Command I'm using to build :

flex test.l
bison -dy test.y
gcc lex.yy.c y.tab.c -o test.exe
Solution

  • Your flex file contains a series of rules, each consisting of a pattern and an action. Contrary to popular belief, you do not need to "declare" your patterns before using them.

    If you want to ignore whitespace in your lexer, you need a rule which does nothing.

    You had an error in your key pattern, which I fixed; your pattern would not have accepted keys with more than one letter. Also, it is very bad style to call exit in your scanner. Let the parser deal with errors.

    %{
    #include "y.tab.h"
%}
%option noyywrap
%%
   /* Removed the COMMA rule. See text below. */
   /* ","               {return COMMA;} */
   /* Compare this pattern with the one you used */
[[:alpha:]][[:alnum:]]* {return KEY;}
   /* Recognise and ignore whitespace. */
[[:space:]]+            ; /* Do nothing */
   /* Send unrecognised input to the parser. */
.                       {return *yytext;}

    Your parser does not need IGNORE, which was pointless anyway because the grammar does not produce it. Bison probably warned you about that.
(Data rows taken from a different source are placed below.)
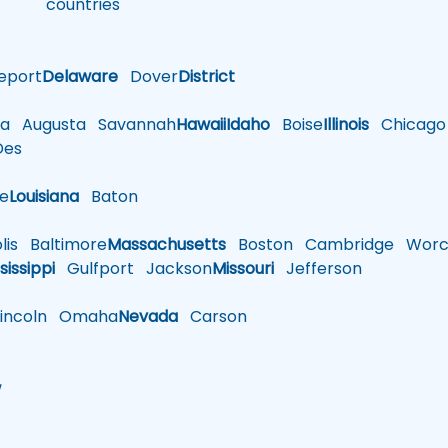
countries
eport
Delaware
Dover
District
a
Augusta
Savannah
Hawaii
Idaho
Boise
Illinois
Chicago
es
le
Louisiana
Baton
is
Baltimore
Massachusetts
Boston
Cambridge
Worce
sissippi
Gulfport
Jackson
Missouri
Jefferson
ncoln
Omaha
Nevada
Carson
w
h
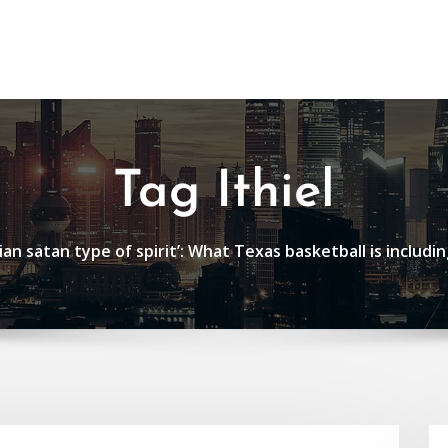
Tag Ithiel
an satan type of spirit’: What Texas basketball is includin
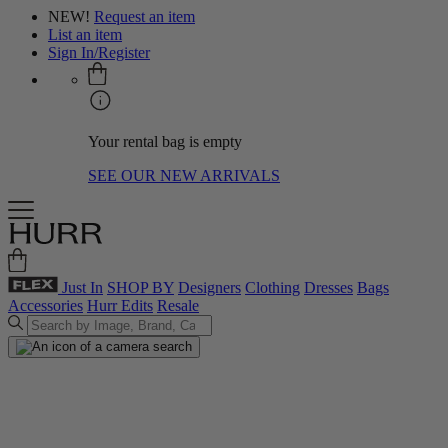
NEW!
Request an item
List an item
Sign In/Register
Your rental bag is empty
SEE OUR NEW ARRIVALS
Just In
SHOP BY
Designers
Clothing
Dresses
Bags
Accessories
Hurr Edits
Resale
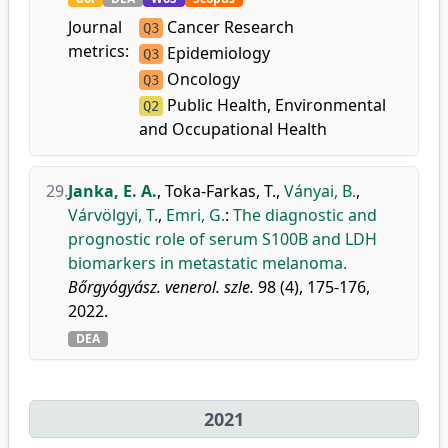
Journal
Cancer Research
Q3
metrics:
Epidemiology
Q3
Oncology
Q3
Public Health, Environmental
Q2
and Occupational Health
29.
Janka, E. A.
,
Toka-Farkas, T.
,
Ványai, B.
,
Várvölgyi, T.
,
Emri, G.
:
The diagnostic and
prognostic role of serum S100B and LDH
biomarkers in metastatic melanoma.
Bőrgyógyász. venerol. szle.
98 (4), 175-176,
2022.
DEA
2021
    You can simplify your parser in some other ways:

    • yywrap is not needed, since your lexer has %option noyywrap.
    • The COMMA terminal can be written as ',' if you just remove the "," pattern from the lexer (since the fallback rule 
      .  { return *yytext; }
      will work correctly for any single-character literal).

    For testing, you probably want to parse one line at a time instead of ignoring syntax errors.
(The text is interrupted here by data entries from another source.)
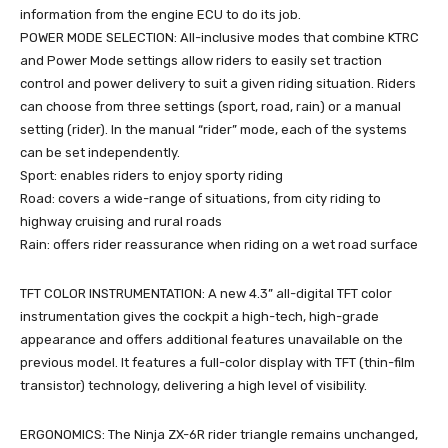
information from the engine ECU to do its job.
POWER MODE SELECTION: All-inclusive modes that combine KTRC
and Power Mode settings allow riders to easily set traction
control and power delivery to suit a given riding situation. Riders
can choose from three settings (sport, road, rain) or a manual
setting (rider). In the manual “rider” mode, each of the systems
can be set independently.
Sport: enables riders to enjoy sporty riding
Road: covers a wide-range of situations, from city riding to
highway cruising and rural roads
Rain: offers rider reassurance when riding on a wet road surface
TFT COLOR INSTRUMENTATION: A new 4.3” all-digital TFT color
instrumentation gives the cockpit a high-tech, high-grade
appearance and offers additional features unavailable on the
previous model. It features a full-color display with TFT (thin-film
transistor) technology, delivering a high level of visibility.
ERGONOMICS: The Ninja ZX-6R rider triangle remains unchanged,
    I'd also recommend not using the "legacy" flag -y when you invoke bison; that flag should only be used on old existing yacc grammar files, since it may interfere with modern bison features. Without -y, bison will write the generated C code to filename.tab.c and the generated header to filename.tab.h. If you don't like those names, you can use the -o flag to specify the name of the generated C code (and the header will have the same name, with the extension changed to .h).

    That might produce something like this:

    (Note that I changed KEY_SET to key_set because the usual style in grammars is that ALL_CAPS are tokens, while non-terminals are lower-case. I also changed it from right-recursive to left-recursive to avoid a problem you would notice if your production action printed the value of the KEY token, assuming your lexer had given it a value.)

    file parser.y

    %{
    #include<stdio.h>
    void yyerror (char const *s);
    int yylex(void);
    /* Defined in the flex file */
    void set_input(const char* input);
%}
%token  KEY
%%
key_set : KEY             { printf("keyset 1\n"); }
        | key_set ',' KEY { printf("keyset 2\n"); };
%%
int main(int argc, char **argv)
{
    char buffer[BUFSIZ];
    while (1)
    {
      printf("****************\n");
      char* input = fgets(buffer, sizeof buffer, stdin);
      if (buffer == NULL) break;
      set_input(input);
      yyparse();
    }
    return 0;
}

void yyerror (char const *s) {
   fprintf (stderr, "%s\n", s);
}

    file lexer.l

    %{
    #include "parser.tab.h"
%}
%option noinput nounput nodefault yylineno
%option noyywrap
%%
[[:alpha:]][[:alnum:]]* {return KEY;}
[[:space:]]+            ; /* Do nothing */
.                       {return *yytext;}
%%
static YY_BUFFER_STATE flex_buffer;
void set_input(const char* input) {
  yy_delete_buffer(flex_buffer);
  flex_buffer = yy_scan_string(input);
}

    Build procedure:

    flex lexer.l
bison -d parser.y
gcc lex.yy.c parser.tab.c -o parser.exe

    Your grammar does not allow empty input, but that's fine. For testing purposes, though, you might want to add a test in the loop which reads input lines to only call the parser if the line is not empty.